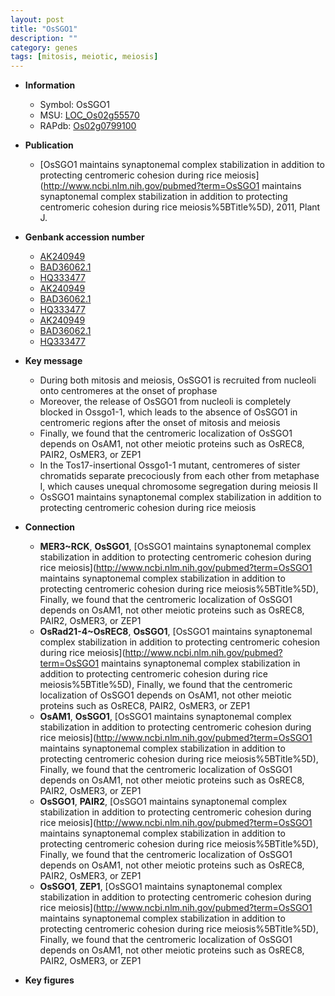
 ```yaml
---
layout: post
title: "OsSGO1"
description: ""
category: genes
tags: [mitosis, meiotic, meiosis]
---
```


* **Information**  
    + Symbol: OsSGO1  
    + MSU: [LOC_Os02g55570](http://rice.plantbiology.msu.edu/cgi-bin/ORF_infopage.cgi?orf=LOC_Os02g55570)  
    + RAPdb: [Os02g0799100](http://rapdb.dna.affrc.go.jp/viewer/gbrowse_details/irgsp1?name=Os02g0799100)  

* **Publication**  
    + [OsSGO1 maintains synaptonemal complex stabilization in addition to protecting centromeric cohesion during rice meiosis](http://www.ncbi.nlm.nih.gov/pubmed?term=OsSGO1 maintains synaptonemal complex stabilization in addition to protecting centromeric cohesion during rice meiosis%5BTitle%5D), 2011, Plant J.

* **Genbank accession number**  
    + [AK240949](http://www.ncbi.nlm.nih.gov/nuccore/AK240949)
    + [BAD36062.1](http://www.ncbi.nlm.nih.gov/nuccore/BAD36062.1)
    + [HQ333477](http://www.ncbi.nlm.nih.gov/nuccore/HQ333477)
    + [AK240949](http://www.ncbi.nlm.nih.gov/nuccore/AK240949)
    + [BAD36062.1](http://www.ncbi.nlm.nih.gov/nuccore/BAD36062.1)
    + [HQ333477](http://www.ncbi.nlm.nih.gov/nuccore/HQ333477)
    + [AK240949](http://www.ncbi.nlm.nih.gov/nuccore/AK240949)
    + [BAD36062.1](http://www.ncbi.nlm.nih.gov/nuccore/BAD36062.1)
    + [HQ333477](http://www.ncbi.nlm.nih.gov/nuccore/HQ333477)

* **Key message**  
    + During both mitosis and meiosis, OsSGO1 is recruited from nucleoli onto centromeres at the onset of prophase
    + Moreover, the release of OsSGO1 from nucleoli is completely blocked in Ossgo1-1, which leads to the absence of OsSGO1 in centromeric regions after the onset of mitosis and meiosis
    + Finally, we found that the centromeric localization of OsSGO1 depends on OsAM1, not other meiotic proteins such as OsREC8, PAIR2, OsMER3, or ZEP1
    + In the Tos17-insertional Ossgo1-1 mutant, centromeres of sister chromatids separate precociously from each other from metaphase I, which causes unequal chromosome segregation during meiosis II
    + OsSGO1 maintains synaptonemal complex stabilization in addition to protecting centromeric cohesion during rice meiosis

* **Connection**  
    + __MER3~RCK__, __OsSGO1__, [OsSGO1 maintains synaptonemal complex stabilization in addition to protecting centromeric cohesion during rice meiosis](http://www.ncbi.nlm.nih.gov/pubmed?term=OsSGO1 maintains synaptonemal complex stabilization in addition to protecting centromeric cohesion during rice meiosis%5BTitle%5D),  Finally, we found that the centromeric localization of OsSGO1 depends on OsAM1, not other meiotic proteins such as OsREC8, PAIR2, OsMER3, or ZEP1
    + __OsRad21-4~OsREC8__, __OsSGO1__, [OsSGO1 maintains synaptonemal complex stabilization in addition to protecting centromeric cohesion during rice meiosis](http://www.ncbi.nlm.nih.gov/pubmed?term=OsSGO1 maintains synaptonemal complex stabilization in addition to protecting centromeric cohesion during rice meiosis%5BTitle%5D),  Finally, we found that the centromeric localization of OsSGO1 depends on OsAM1, not other meiotic proteins such as OsREC8, PAIR2, OsMER3, or ZEP1
    + __OsAM1__, __OsSGO1__, [OsSGO1 maintains synaptonemal complex stabilization in addition to protecting centromeric cohesion during rice meiosis](http://www.ncbi.nlm.nih.gov/pubmed?term=OsSGO1 maintains synaptonemal complex stabilization in addition to protecting centromeric cohesion during rice meiosis%5BTitle%5D),  Finally, we found that the centromeric localization of OsSGO1 depends on OsAM1, not other meiotic proteins such as OsREC8, PAIR2, OsMER3, or ZEP1
    + __OsSGO1__, __PAIR2__, [OsSGO1 maintains synaptonemal complex stabilization in addition to protecting centromeric cohesion during rice meiosis](http://www.ncbi.nlm.nih.gov/pubmed?term=OsSGO1 maintains synaptonemal complex stabilization in addition to protecting centromeric cohesion during rice meiosis%5BTitle%5D),  Finally, we found that the centromeric localization of OsSGO1 depends on OsAM1, not other meiotic proteins such as OsREC8, PAIR2, OsMER3, or ZEP1
    + __OsSGO1__, __ZEP1__, [OsSGO1 maintains synaptonemal complex stabilization in addition to protecting centromeric cohesion during rice meiosis](http://www.ncbi.nlm.nih.gov/pubmed?term=OsSGO1 maintains synaptonemal complex stabilization in addition to protecting centromeric cohesion during rice meiosis%5BTitle%5D),  Finally, we found that the centromeric localization of OsSGO1 depends on OsAM1, not other meiotic proteins such as OsREC8, PAIR2, OsMER3, or ZEP1

* **Key figures**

※

■ EXERCISE DESCRIPTION
The material above holds pictures; copy everything else in it exactly.

■ TASK RESPONSE
 ```yaml
---
layout: post
title: "OsSGO1"
description: ""
category: genes
tags: [mitosis, meiotic, meiosis]
---
```


* **Information**  
    + Symbol: OsSGO1  
    + MSU: [LOC_Os02g55570](http://rice.plantbiology.msu.edu/cgi-bin/ORF_infopage.cgi?orf=LOC_Os02g55570)  
    + RAPdb: [Os02g0799100](http://rapdb.dna.affrc.go.jp/viewer/gbrowse_details/irgsp1?name=Os02g0799100)  

* **Publication**  
    + [OsSGO1 maintains synaptonemal complex stabilization in addition to protecting centromeric cohesion during rice meiosis](http://www.ncbi.nlm.nih.gov/pubmed?term=OsSGO1 maintains synaptonemal complex stabilization in addition to protecting centromeric cohesion during rice meiosis%5BTitle%5D), 2011, Plant J.

* **Genbank accession number**  
    + [AK240949](http://www.ncbi.nlm.nih.gov/nuccore/AK240949)
    + [BAD36062.1](http://www.ncbi.nlm.nih.gov/nuccore/BAD36062.1)
    + [HQ333477](http://www.ncbi.nlm.nih.gov/nuccore/HQ333477)
    + [AK240949](http://www.ncbi.nlm.nih.gov/nuccore/AK240949)
    + [BAD36062.1](http://www.ncbi.nlm.nih.gov/nuccore/BAD36062.1)
    + [HQ333477](http://www.ncbi.nlm.nih.gov/nuccore/HQ333477)
    + [AK240949](http://www.ncbi.nlm.nih.gov/nuccore/AK240949)
    + [BAD36062.1](http://www.ncbi.nlm.nih.gov/nuccore/BAD36062.1)
    + [HQ333477](http://www.ncbi.nlm.nih.gov/nuccore/HQ333477)

* **Key message**  
    + During both mitosis and meiosis, OsSGO1 is recruited from nucleoli onto centromeres at the onset of prophase
    + Moreover, the release of OsSGO1 from nucleoli is completely blocked in Ossgo1-1, which leads to the absence of OsSGO1 in centromeric regions after the onset of mitosis and meiosis
    + Finally, we found that the centromeric localization of OsSGO1 depends on OsAM1, not other meiotic proteins such as OsREC8, PAIR2, OsMER3, or ZEP1
    + In the Tos17-insertional Ossgo1-1 mutant, centromeres of sister chromatids separate precociously from each other from metaphase I, which causes unequal chromosome segregation during meiosis II
    + OsSGO1 maintains synaptonemal complex stabilization in addition to protecting centromeric cohesion during rice meiosis

* **Connection**  
    + __MER3~RCK__, __OsSGO1__, [OsSGO1 maintains synaptonemal complex stabilization in addition to protecting centromeric cohesion during rice meiosis](http://www.ncbi.nlm.nih.gov/pubmed?term=OsSGO1 maintains synaptonemal complex stabilization in addition to protecting centromeric cohesion during rice meiosis%5BTitle%5D),  Finally, we found that the centromeric localization of OsSGO1 depends on OsAM1, not other meiotic proteins such as OsREC8, PAIR2, OsMER3, or ZEP1
    + __OsRad21-4~OsREC8__, __OsSGO1__, [OsSGO1 maintains synaptonemal complex stabilization in addition to protecting centromeric cohesion during rice meiosis](http://www.ncbi.nlm.nih.gov/pubmed?term=OsSGO1 maintains synaptonemal complex stabilization in addition to protecting centromeric cohesion during rice meiosis%5BTitle%5D),  Finally, we found that the centromeric localization of OsSGO1 depends on OsAM1, not other meiotic proteins such as OsREC8, PAIR2, OsMER3, or ZEP1
    + __OsAM1__, __OsSGO1__, [OsSGO1 maintains synaptonemal complex stabilization in addition to protecting centromeric cohesion during rice meiosis](http://www.ncbi.nlm.nih.gov/pubmed?term=OsSGO1 maintains synaptonemal complex stabilization in addition to protecting centromeric cohesion during rice meiosis%5BTitle%5D),  Finally, we found that the centromeric localization of OsSGO1 depends on OsAM1, not other meiotic proteins such as OsREC8, PAIR2, OsMER3, or ZEP1
    + __OsSGO1__, __PAIR2__, [OsSGO1 maintains synaptonemal complex stabilization in addition to protecting centromeric cohesion during rice meiosis](http://www.ncbi.nlm.nih.gov/pubmed?term=OsSGO1 maintains synaptonemal complex stabilization in addition to protecting centromeric cohesion during rice meiosis%5BTitle%5D),  Finally, we found that the centromeric localization of OsSGO1 depends on OsAM1, not other meiotic proteins such as OsREC8, PAIR2, OsMER3, or ZEP1
    + __OsSGO1__, __ZEP1__, [OsSGO1 maintains synaptonemal complex stabilization in addition to protecting centromeric cohesion during rice meiosis](http://www.ncbi.nlm.nih.gov/pubmed?term=OsSGO1 maintains synaptonemal complex stabilization in addition to protecting centromeric cohesion during rice meiosis%5BTitle%5D),  Finally, we found that the centromeric localization of OsSGO1 depends on OsAM1, not other meiotic proteins such as OsREC8, PAIR2, OsMER3, or ZEP1

* **Key figures**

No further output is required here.